▶ _TASK ITEM_
Transcribe only what runs from the line including "TCZT-100型脱模劈裂一体机 产品简介" through the last line of the entries, exactly as it appears.

Saved data entries
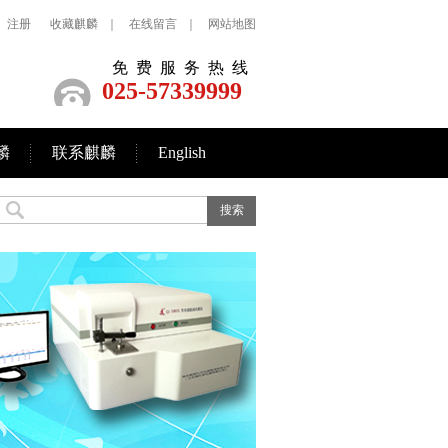
注册
收藏麒麟
｜
在线留言
｜
网站地图
免费服务热线
025-57339999
麟
联系麒麟
English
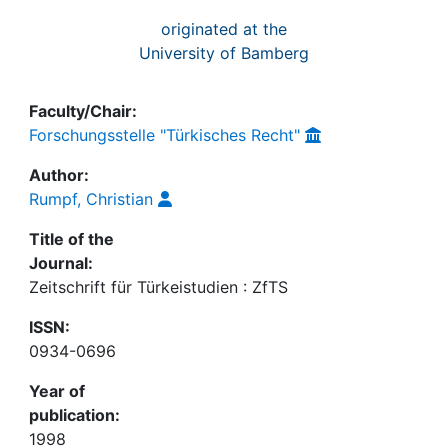
originated at the
University of Bamberg
Faculty/Chair:
Forschungsstelle "Türkisches Recht"
Author:
Rumpf, Christian
Title of the
Journal:
Zeitschrift für Türkeistudien : ZfTS
ISSN:
0934-0696
Year of
publication:
1998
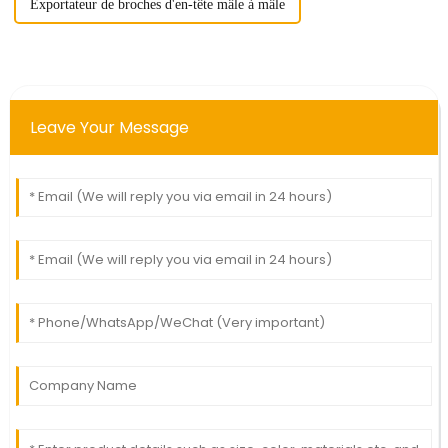
Exportateur de broches d'en-tête mâle à mâle
Leave Your Message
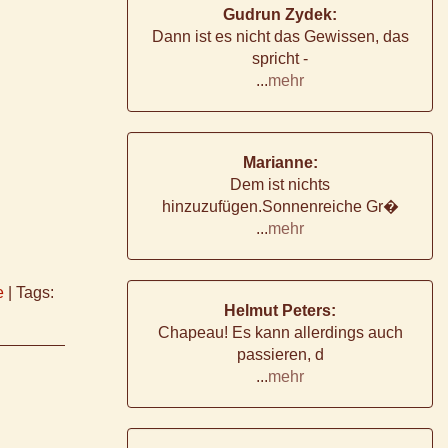
Gudrun Zydek:
Dann ist es nicht das Gewissen, das
spricht -
...
mehr
Marianne:
Dem ist nichts
hinzuzufügen.Sonnenreiche Gr�
...
mehr
e
|
Tags:
Helmut Peters:
Chapeau! Es kann allerdings auch
passieren, d
...
mehr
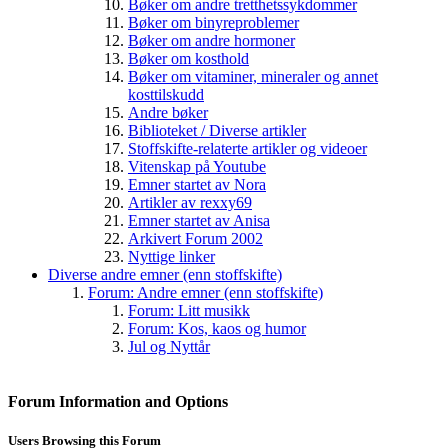
Bøker om andre tretthetssykdommer
Bøker om binyreproblemer
Bøker om andre hormoner
Bøker om kosthold
Bøker om vitaminer, mineraler og annet
kosttilskudd
Andre bøker
Biblioteket / Diverse artikler
Stoffskifte-relaterte artikler og videoer
Vitenskap på Youtube
Emner startet av Nora
Artikler av rexxy69
Emner startet av Anisa
Arkivert Forum 2002
Nyttige linker
Diverse andre emner (enn stoffskifte)
Forum: Andre emner (enn stoffskifte)
Forum: Litt musikk
Forum: Kos, kaos og humor
Jul og Nyttår
Forum Information and Options
Users Browsing this Forum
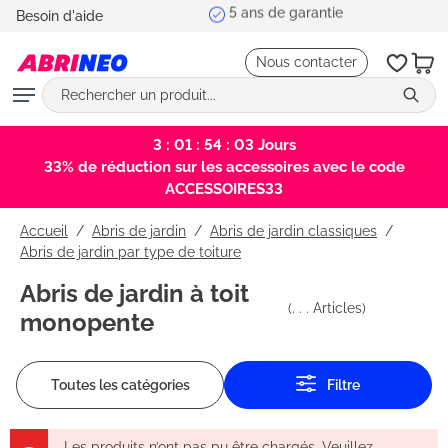
5 ans de garantie
Besoin d'aide
tenu principal
Nous contacter
3 : 01 : 54 : 03
Jours
33% de réduction sur les accessoires avec le code
ACCESSOIRES33
Accueil
Abris de jardin
/
Abris de jardin classiques
/
Abris de jardin par type de toiture
Abris de jardin à toit
(
. . .
Articles)
monopente
Toutes les catégories
Filtre
Les produits n’ont pas pu être chargés. Veuillez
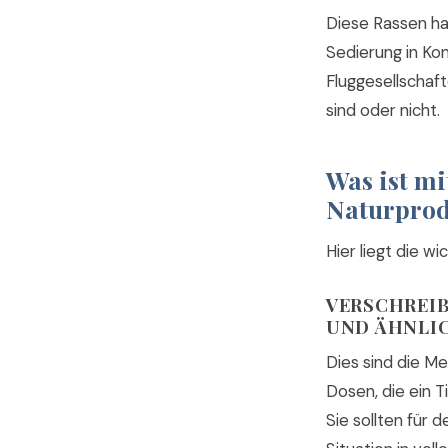
Diese Rassen h
Sedierung in Ko
Fluggesellschaf
sind oder nicht.
Was ist mi
Naturpro
Hier liegt die w
VERSCHREIB
UND ÄHNLI
Dies sind die Me
Dosen, die ein T
Sie sollten für 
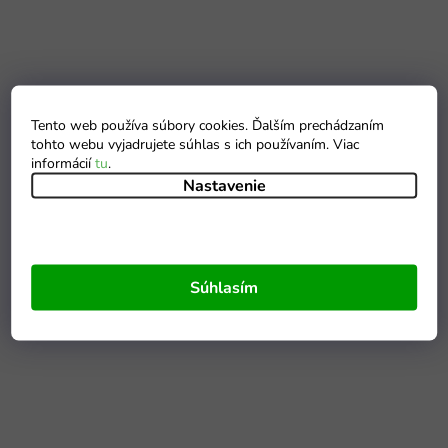
Tento web používa súbory cookies. Ďalším prechádzaním
tohto webu vyjadrujete súhlas s ich používaním. Viac
informácií
tu
.
Nastavenie
Súhlasím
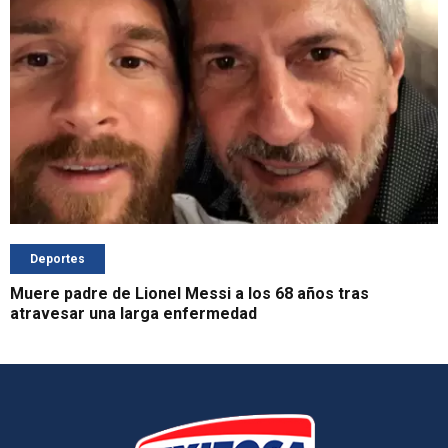
Deportes
Muere padre de Lionel Messi a los 68 años tras
atravesar una larga enfermedad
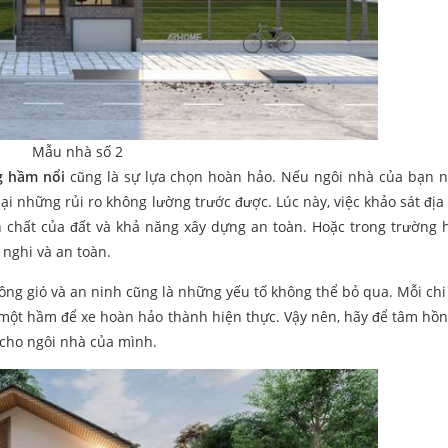
Mẫu nhà số 2
g hầm nổi
cũng là sự lựa chọn hoàn hảo. Nếu ngôi nhà của bạn 
lại những rủi ro không lường trước được. Lúc này, việc khảo sát địa
h chất của đất và khả năng xây dựng an toàn. Hoặc trong trường 
nghi và an toàn.
ông gió và an ninh cũng là những yếu tố không thể bỏ qua. Mỗi chi 
 một hầm để xe hoàn hảo thành hiện thực. Vậy nên, hãy để tâm hồn v
 cho ngôi nhà của mình.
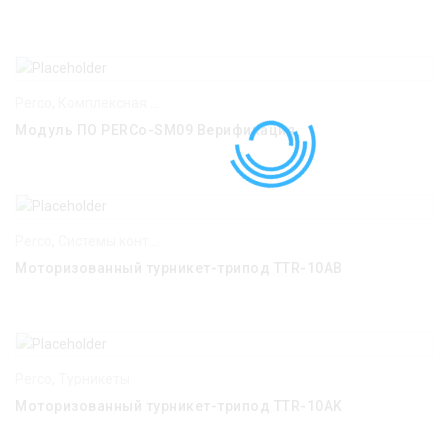
Perco
,
Комплексная система безопасности PERCo-S-20
Модуль ПО PERCo-SM09 Верификация
Perco
,
Системы контроля и управления доступом
,
Турникеты
Моторизованный турникет-трипод TTR-10АB
Perco
,
Турникеты
Моторизованный турникет-трипод TTR-10АK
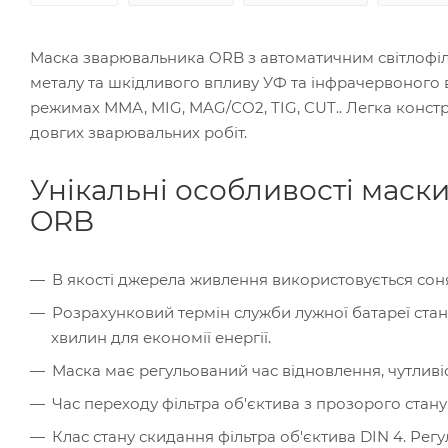
Маска зварювальника ORB з автоматичним світлофіль
металу та шкідливого впливу УФ та інфрачервоного
режимах ММА, MIG, MAG/СО2, TIG, CUT.. Легка констр
довгих зварювальних робіт.
Унікальні особливості маск
ORB
В якості джерела живлення використовується сон
Розрахунковий термін служби лужної батареї стан
хвилин для економії енергії.
Маска має регульований час відновлення, чутливіс
Час переходу фільтра об'єктива з прозорого стану 
Клас стану скидання фільтра об'єктива DIN 4. Рег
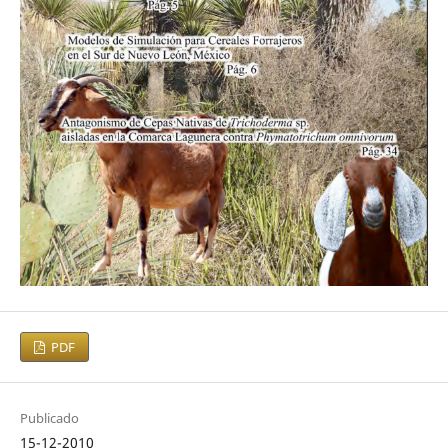
PDF
Publicado
15-12-2010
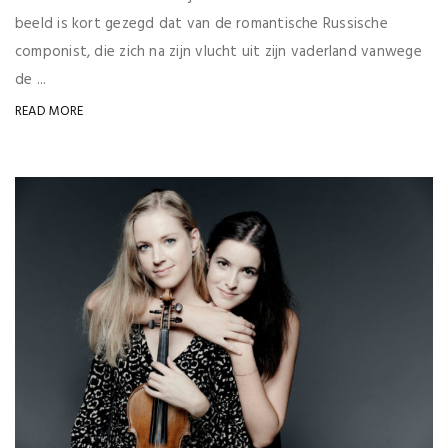
beeld is kort gezegd dat van de romantische Russische
componist, die zich na zijn vlucht uit zijn vaderland vanwege
de ...
READ MORE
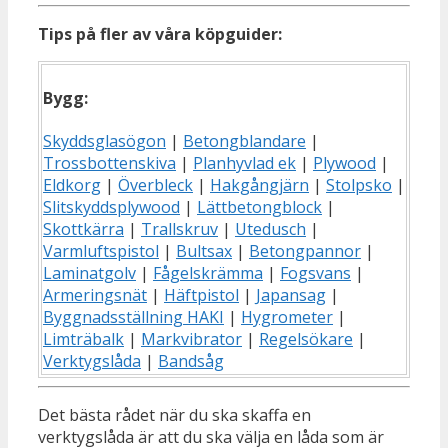
Tips på fler av våra köpguider:
Bygg:
Skyddsglasögon
|
Betongblandare
|
Trossbottenskiva
|
Planhyvlad ek
|
Plywood
|
Eldkorg
|
Överbleck
|
Hakgångjärn
|
Stolpsko
|
Slitskyddsplywood
|
Lättbetongblock
|
Skottkärra
|
Trallskruv
|
Utedusch
|
Varmluftspistol
|
Bultsax
|
Betongpannor
|
Laminatgolv
|
Fågelskrämma
|
Fogsvans
|
Armeringsnät
|
Häftpistol
|
Japansag
|
Byggnadsställning HAKI
|
Hygrometer
|
Limträbalk
|
Markvibrator
|
Regelsökare
|
Verktygslåda
|
Bandsåg
Det bästa rådet när du ska skaffa en
verktygslåda är att du ska välja en låda som är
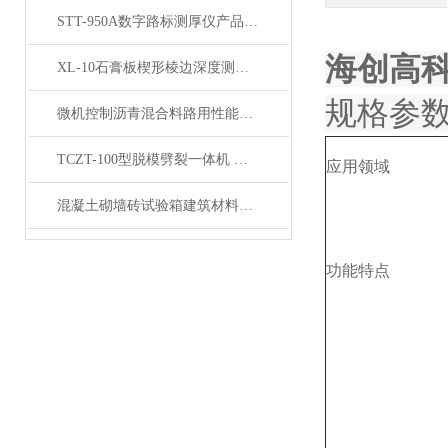
STT-950A数字路标测厚仪产品展示
海创高科
XL-10石膏板楔形棱边深度测定仪产品展示
规格参
微机控制沥青混合料路用性能分析系统产品展示
TCZT-100型脱模劈裂一体机 产品简介
应用领域
混凝土砌墙砖试验箱建筑材料碳化试验产品展示
功能特点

▶ _TASK ANSWER_
TCZT-100型脱模劈裂一体机 产品简介
应用领域
混凝土砌墙砖试验箱建筑材料碳化试验产品展示
功能特点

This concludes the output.